Table 1 Flights distribution by TMA entry point

5.1 Statistics

Our algorithm written in Java 8 has been executed on an Ubuntu 18.04 operating system PC equipped with an Intel Core i5-3230M processor (4 \(\times \) 2.60 GHz) and 8 GB of memory. The simulated annealing algorithm has been tested with the parameters in Table 2. Given the length of the sliding window (2 hours) and the distribution of flights, each resolution step on a sliding window will handle around 100 flights on average. A first analysis of the flight data detected 407 conflicts.
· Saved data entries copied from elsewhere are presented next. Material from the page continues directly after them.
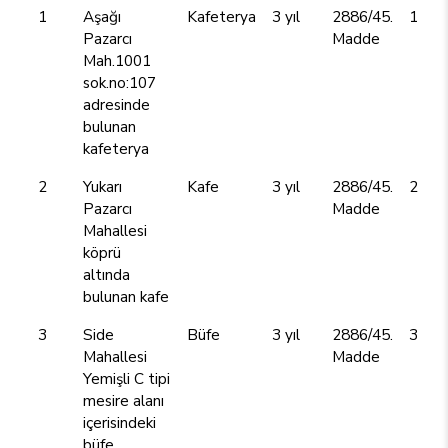
1
Aşağı
Kafeterya
3 yıl
2886/45.
126.
Pazarcı
Madde
Mah.1001
sok.no:107
adresinde
bulunan
kafeterya
2
Yukarı
Kafe
3 yıl
2886/45.
216.
Pazarcı
Madde
Mahallesi
köprü
altında
bulunan kafe
3
Side
Büfe
3 yıl
2886/45.
39.6
Mahallesi
Madde
Yemişli C tipi
mesire alanı
içerisindeki
büfe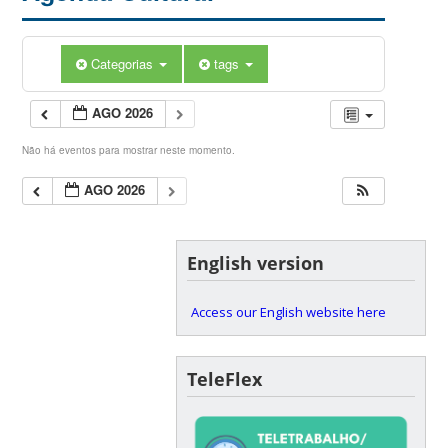
Categorias
tags
AGO 2026
Não há eventos para mostrar neste momento.
AGO 2026
English version
Access our English website here
TeleFlex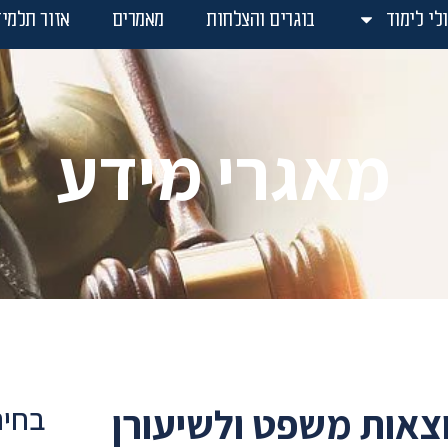
לי לימוד
בוגרים והצלחות
מאמרים
אזור תלמיד
מאגרי מידע
וצאות משפט ולשיעורן
בחיר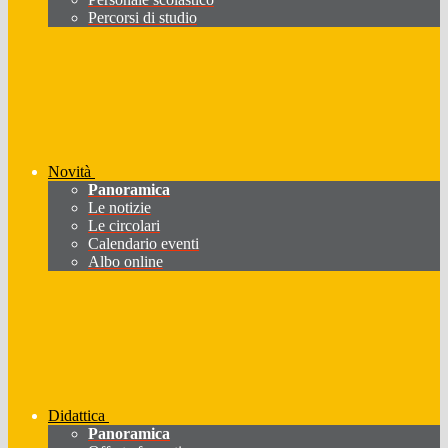
Percorsi di studio
Novità
Panoramica
Le notizie
Le circolari
Calendario eventi
Albo online
Didattica
Panoramica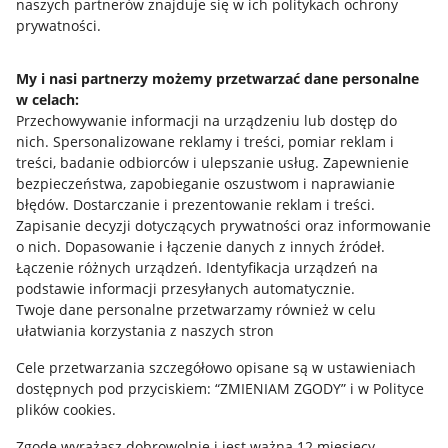
naszych partnerów znajduje się w ich politykach ochrony
prywatności.
Jak to działa
Napisz do nas
My i nasi partnerzy możemy przetwarzać dane personalne
w celach:
Allegro Gadane dla sprzedających
Przechowywanie informacji na urządzeniu lub dostęp do
Allegro Gadane dla kupujących
nich
.
Spersonalizowane reklamy i treści, pomiar reklam i
treści, badanie odbiorców i ulepszanie usług
.
Zapewnienie
Mapa miejscowości
bezpieczeństwa, zapobieganie oszustwom i naprawianie
błędów
.
Dostarczanie i prezentowanie reklam i treści
.
Informacje prawne
Zapisanie decyzji dotyczących prywatności oraz informowanie
o nich
.
Dopasowanie i łączenie danych z innych źródeł
.
Regulamin
Łączenie różnych urządzeń
.
Identyfikacja urządzeń na
podstawie informacji przesyłanych automatycznie
.
Polityka plików "cookies"
Twoje dane personalne przetwarzamy również w celu
ułatwiania korzystania z naszych stron
Ustawienia plików "cookies"
Cele przetwarzania szczegółowo opisane są w ustawieniach
Udostępnianie lokalizacji
dostępnych pod przyciskiem: “ZMIENIAM ZGODY” i w Polityce
Informacje dla Aktu o Usługach Cyfrowych
plików cookies.
Zgodę wyrażasz dobrowolnie i jest ważna 12 miesięcy.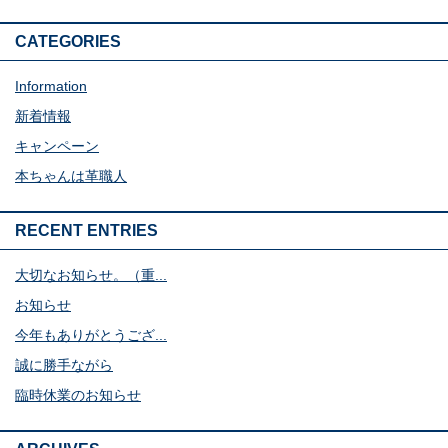
CATEGORIES
Information
新着情報
キャンペーン
本ちゃんは革職人
RECENT ENTRIES
大切なお知らせ。（重...
お知らせ
今年もありがとうござ...
誠に勝手ながら
臨時休業のお知らせ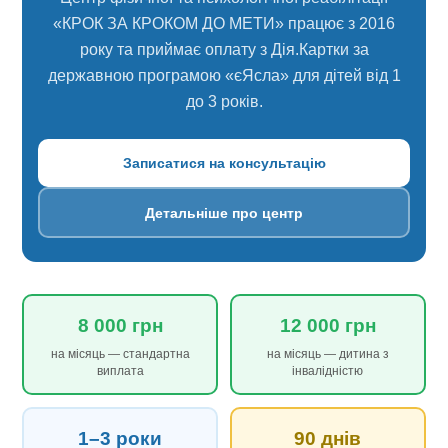
«КРОК ЗА КРОКОМ ДО МЕТИ» працює з 2016
року та приймає оплату з Дія.Картки за
державною програмою «єЯсла» для дітей від 1
до 3 років.
Записатися на консультацію
Детальніше про центр
8 000 грн
12 000 грн
на місяць — стандартна
на місяць — дитина з
виплата
інвалідністю
1–3 роки
90 днів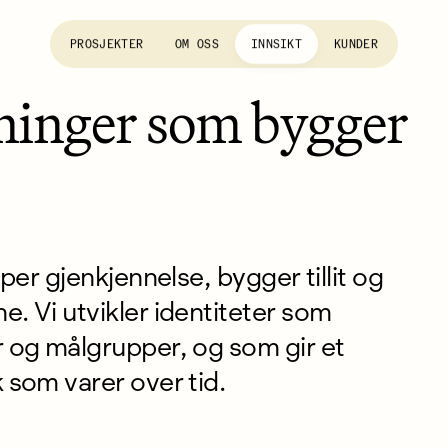
PROSJEKTER
OM OSS
INNSIKT
KUNDER
sninger som bygger
aper gjenkjennelse, bygger tillit og
e. Vi utvikler identiteter som
r og målgrupper, og som gir et
 som varer over tid.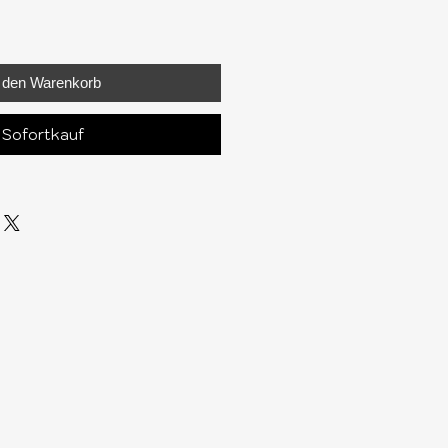
n den Warenkorb
Sofortkauf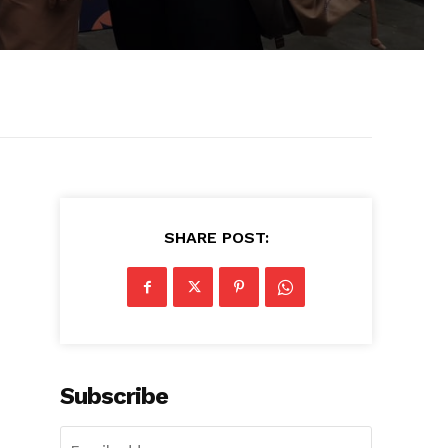
SHARE POST:
Subscribe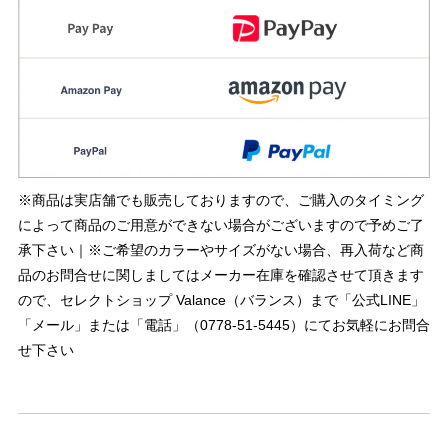
※商品は実店舗でも販売しておりますので、ご購入のタイミング
によって商品のご用意ができない場合がございますので予めご了
承下さい｜※ご希望のカラーやサイズがない場合、再入荷など商
品のお問合せに関しましてはメーカー在庫を確認させて頂きます
ので、セレクトショップ Valance（バランス）まで「公式LINE」
「メール」または「電話」（0778-51-5445）にてお気軽にお問合
せ下さい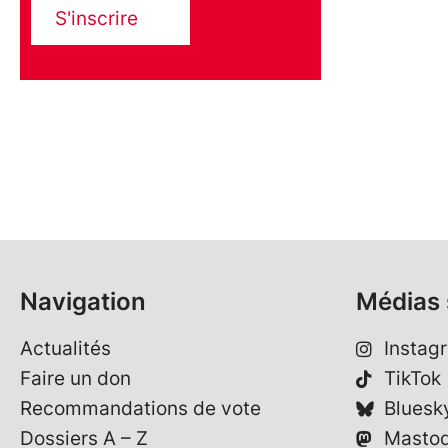
S'inscrire
Navigation
Médias 
Actualités
Instag
Faire un don
TikTok
Recommandations de vote
Bluesk
Dossiers A – Z
Masto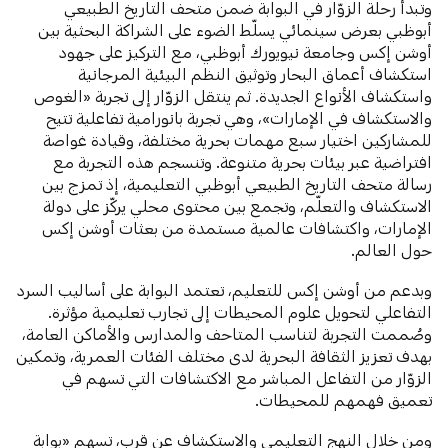
وتبدأ رحلة الزوّار في البوابة ضمن متحف التاريخ الطبيعي
أبوظبي بعرض سينمائي يسلّط الضوء على الشراكة البحثية بين
أوشن إكس وجامعة نيويورك أبوظبي، مع التركيز على جهود
استكشاف أعماق البحار وتوثيق النظم البيئية المرجانية
واستكشاف الأنواع الجديدة. ثم ينتقل الزوّار إلى تجربة «الغوص
والاستكشاف في الإمارات»، وهي تجربة بانورامية تفاعلية تتيح
للمشاركين اختيار سبع مهمات بحرية مختلفة، وقيادة غواصة
افتراضية عبر بيئات بحرية متنوعة. وتنسجم هذه التجربة مع
رسالة متحف التاريخ الطبيعي أبوظبي التعليمية، إذ تمزج بين
الاستكشاف والتعلّم، وتجمع بين محتوى محلي يركّز على دولة
الإمارات، واكتشافات عالمية مستمدة من بعثات أوشن إكس
حول العالم.
وبدعم من أوشن إكس للتعليم، تعتمد البوابة على أساليب السرد
التفاعلي لتحويل علوم المحيطات إلى تجارب تعليمية مؤثرة.
وصُممت التجربة لتناسب المتاحف والمدارس والأماكن العامة،
بهدف تعزيز الثقافة البحرية لدى مختلف الفئات العمرية، وتمكين
الزوّار من التفاعل المباشر مع الاكتشافات التي تسهم في
تعميق فهمهم للمحيطات.
ومن خلال النهج التعليمي والاستكشاف عن قرب، تسهم «بوابة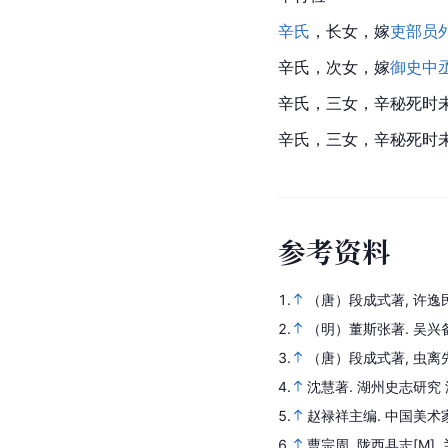
辛氏
，长女，嫁
吏部员
辛氏，次女，嫁
御史中
辛氏，三女，辛秘死时
辛氏，三女，辛秘死时
参
考
资
料
1.
（唐）段成式著, 许逸
2.
（明）董斯张著.
吴兴
3.
（唐）段成式著, 虫离
4.
沈慧著.
湖州史志研究
5.
赵禄祥主编.
中国美术
6.
曹宗周.
陇西县志
[M].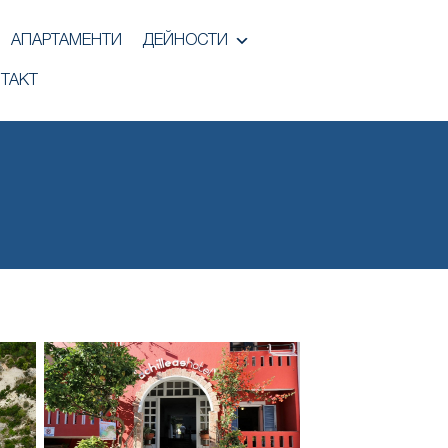
АПАРТАМЕНТИ
ДЕЙНОСТИ
ТАКТ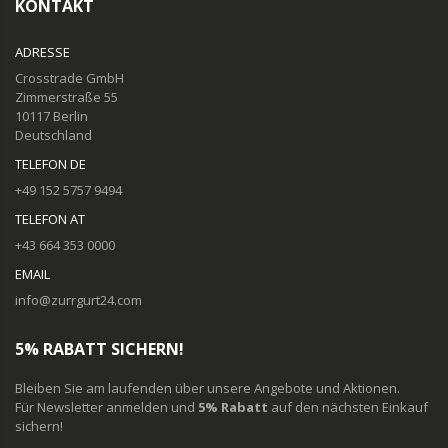
KONTAKT
ADRESSE
Crosstrade GmbH
Zimmerstraße 55
10117 Berlin
Deutschland
TELEFON DE
+49 152 5757 9494
TELEFON AT
+43 664 353 0000
EMAIL
info@zurrgurt24.com
5% RABATT SICHERN!
Bleiben Sie am laufenden über unsere Angebote und Aktionen.
Für Newsletter anmelden und
5% Rabatt
auf den nächsten Einkauf
sichern!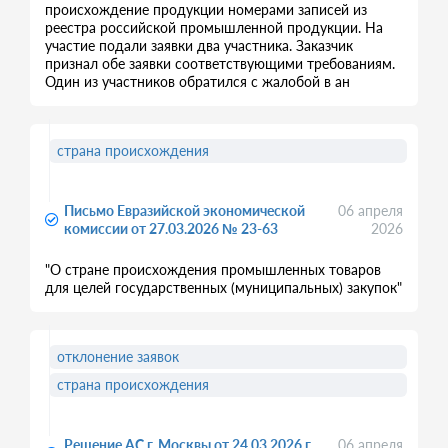
происхождение продукции номерами записей из
реестра российской промышленной продукции. На
участие подали заявки два участника. Заказчик
признал обе заявки соответствующими требованиям.
Один из участников обратился с жалобой в ан
страна происхождения
Письмо Евразийской экономической
06 апреля
комиссии от 27.03.2026 № 23-63
2026
"О стране происхождения промышленных товаров
для целей государственных (муниципальных) закупок"
отклонение заявок
страна происхождения
Решение АС г. Москвы от 24.03.2026 г.
06 апреля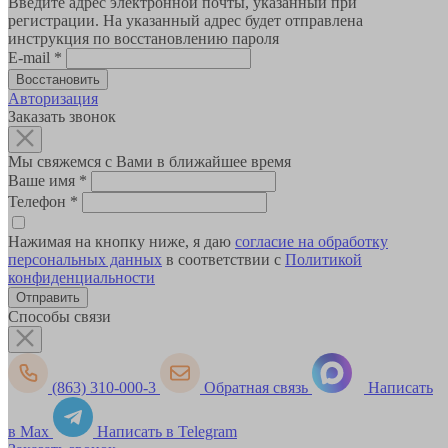
Введите адрес электронной почты, указанный при
регистрации. На указанный адрес будет отправлена
инструкция по восстановлению пароля
E-mail
*
Авторизация
Заказать звонок
Мы свяжемся с Вами в ближайшее время
Ваше имя
*
Телефон
*
Нажимая на кнопку ниже, я даю
согласие на обработку
персональных данных
в соответствии с
Политикой
конфиденциальности
Способы связи
(863) 310-000-3
Обратная связь
Написать
в Max
Написать в Telegram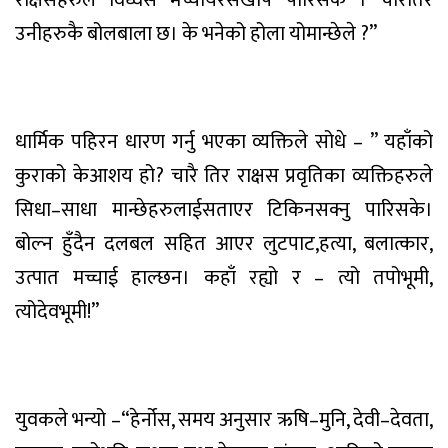
राक्षसहरुले
विध्वंस
मच्चायर
सखाप
पारिसके
।
चारैतिर
उनीहरुकै
बोलबाला
छ।
के
भनेको
होला
यो
मान्छेले
?”
धार्मिक
पहिरन
धारण
गर्नु
भएका
व्यक्तिले
सोधे
– ”
यहाँको
कुराको
के
आशय
हो
?
चारै
तिर
राक्षस
प्रवृतिका
व्यक्तिहरुले
सिधा
–
साधा
मान्छेहरुलाई
सताएर
टिकिनसक्नु
पारिसके
।
बोल्न
हुँदैन
दलबल
सहित
आएर
लुटपाट
,
हत्या
,
बलात्कार
,
उत्पात
मच्चाई
हाल्छन
।
कहाँ
रह्यो
र
–
त्यो
तपोभूमी
,
त्यो
देवभूमी
!”
युवकले
भन्यो
–“
हेर्नोस
,
समय
अनुसार
ऋषि
–
मुनि
,
देवी
–
देवता
,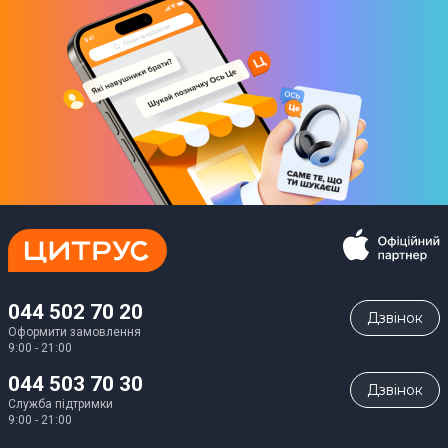
044 502 70 20
Дзвiнок
Оформити замовлення
9:00 - 21:00
044 503 70 30
Дзвiнок
Служба підтримки
9:00 - 21:00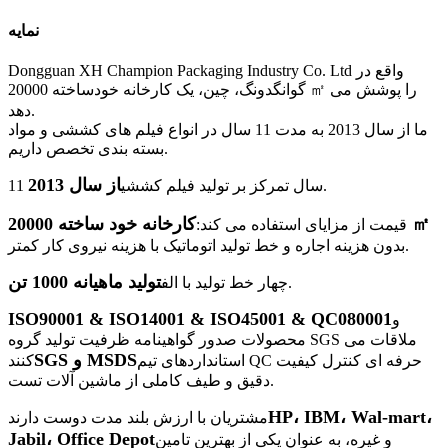
نمایه
Dongguan XH Champion Packaging Industry Co. Ltd واقع در
گوانگدونگ، چین، یک کارخانه خودساخته 20000 ㎡ را پوشش می
دهد.
ما از سال 2013 به مدت 11 سال در انواع فیلم های کششی و مواد
بسته بندی تخصص داریم.
از سال 2013
.
11 سال تمرکز بر تولید فیلم کششی
کارخانه خود ساخته 20000 ㎡
قیمت از مزایای استفاده می کند:
بدون هزینه اجاره و خط تولید اتوماتیک با هزینه نیروی کار کمتر.
تولید ماهیانه 1000 تن
.
چهار خط تولید با الف
ISO90001 & ISO14001 & ISO45001 & QC080001
و
محصولات صدور گواهینامه ظرفیت تولید گروه SGS ملاقات می
SGS و MSDS
استانداردهای تیم QC حرفه ای کنترل کیفیت
کنند
دقیق و طیف کاملی از ماشین آلات تست.
HP، IBM، Wal-mart،
مشتریان با ارزش بلند مدت دوست دارند
Jabil، Office Depot
و غیره، به عنوان یکی از بهترین تامین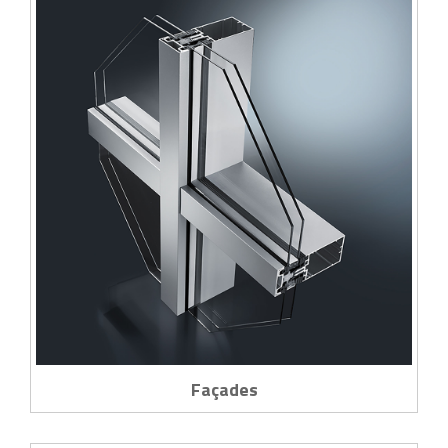
Façades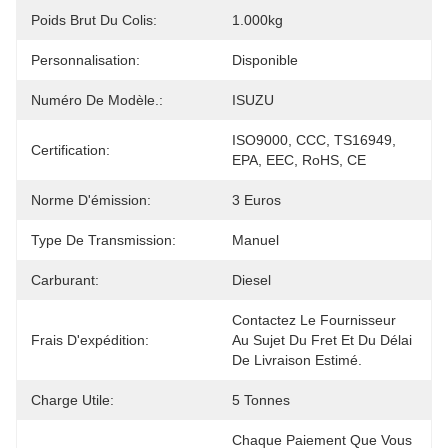
Poids Brut Du Colis:
1.000kg
Personnalisation:
Disponible
Numéro De Modèle.:
ISUZU
ISO9000, CCC, TS16949, 
Certification:
EPA, EEC, RoHS, CE
Norme D'émission:
3 Euros
Type De Transmission:
Manuel
Carburant:
Diesel
Contactez Le Fournisseur 
Frais D'expédition:
Au Sujet Du Fret Et Du Délai 
De Livraison Estimé.
Charge Utile:
5 Tonnes
Chaque Paiement Que Vous 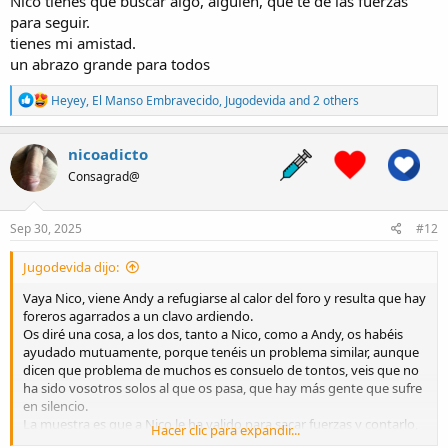
Nico tienes que buscar algo, alguien, que te de las fuerzas
para seguir.
tienes mi amistad.
un abrazo grande para todos
R
Heyey
,
El Manso Embravecido
,
Jugodevida
and 2 others
e
a
c
nicoadicto
t
Consagrad@
i
o
n
s
Sep 30, 2025
#12
:
Jugodevida dijo:
Vaya Nico, viene Andy a refugiarse al calor del foro y resulta que hay
foreros agarrados a un clavo ardiendo.
Os diré una cosa, a los dos, tanto a Nico, como a Andy, os habéis
ayudado mutuamente, porque tenéis un problema similar, aunque
dicen que problema de muchos es consuelo de tontos, veis que no
ha sido vosotros solos al que os pasa, que hay más gente que sufre
en silencio.
La muestra es que a Nico le ha valido para sacar fuerzas y contarlo,
Hacer clic para expandir...
ahora tenéis que apoyaros mutuamente entre vosotros, más la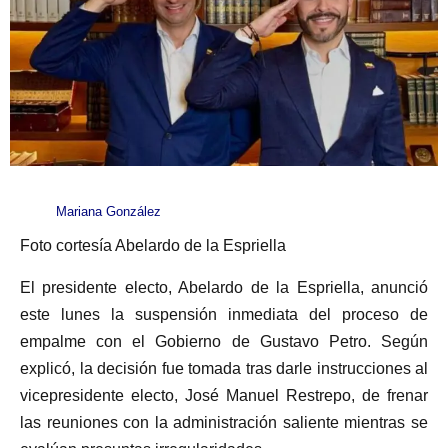
Mariana González
Foto cortesía Abelardo de la Espriella
El presidente electo, Abelardo de la Espriella, anunció
este lunes la suspensión inmediata del proceso de
empalme con el Gobierno de Gustavo Petro. Según
explicó, la decisión fue tomada tras darle instrucciones al
vicepresidente electo, José Manuel Restrepo, de frenar
las reuniones con la administración saliente mientras se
Table 2 Simulated annealing/sliding window test parameters
Table 3 Optimization results on LFPG data

The optimization algorithm analyzed the 690 flights and has solved the sequencing and the conflicts within a computation time of 11 min and 23 s. It solved all the 407 initially identified potential conflicts, which gives an efficiency rate of 100%. It changed flight levels on a total of 127 flights: 67 climbs and 66 descents. As for the speed, 4 flights have been accelerated and 4 slowed down which make a total of 8 speed changes. At the end, a total absolute delays value of approximately 611 s has been generated for the flights with speed changes which gives an average of approximately 1 min per modified flight (the 8 flights with speed modification). Very few flights have been affected by speed variations, also, the generated absolute delays, an average of 76 s per modified flight is still acceptable. Table 3 summarizes all those changes.

6 Conclusion

This paper introduced the work done on the sequencing of the air traffic in En-route segments influenced by constraint points. We saw that En-route controllers are getting more involved in the pre-sequencing of arriving flows when they are still in the cruising phase which causes an increase of their workload. On the other hand, airlines wish to have efficient flights with few flight level changes around a certain preferred vertical profile and also less maneuverings due to conflict avoidance. To solve those issues, we have developed a decision support tool which can assist controllers in their tasks for sequencing traffic and solving conflicts in En-route airspace. After reviewing the concepts and previous works related to our subject, we based our study on a mathematical modeling of the problem followed by an optimization algorithm in order to extract traffic sequences. Using the simulated annealing algorithm for optimizing flights decisions appeared to be a good choice given its efficiency and adaptability properties. A first trial of our solution on real traffic data over Paris airspace displayed a resolution ratio of 100% for conflict solving and an acceptable level of speed and flight level changes. Also, the generated delays due to the compliance with sequencing constraints and conflict resolution appeared within an acceptable range. Moreover, a preliminary version of the algorithm was able to generate flights instructions that can be directly applicable by controllers. Apart from this first test scenario, the solution as it has been designed is able to simultaneously provide En-route sequencing for several airports arrival flows. Even if it has not been used in the Paris CDG case, the algorithm can also manage time constraints for some points in the airspace (points connecting countries with letter of agreement). On the other hand, it can also be helpful for airports not yet equipped with an arrival management system as long as the constraints at TMA entry points are well defined. As another advantage, our solution will facilitate novel arrival techniques and procedures such as Continuous Descent Operation (CDO) and Point Merge System (PMS).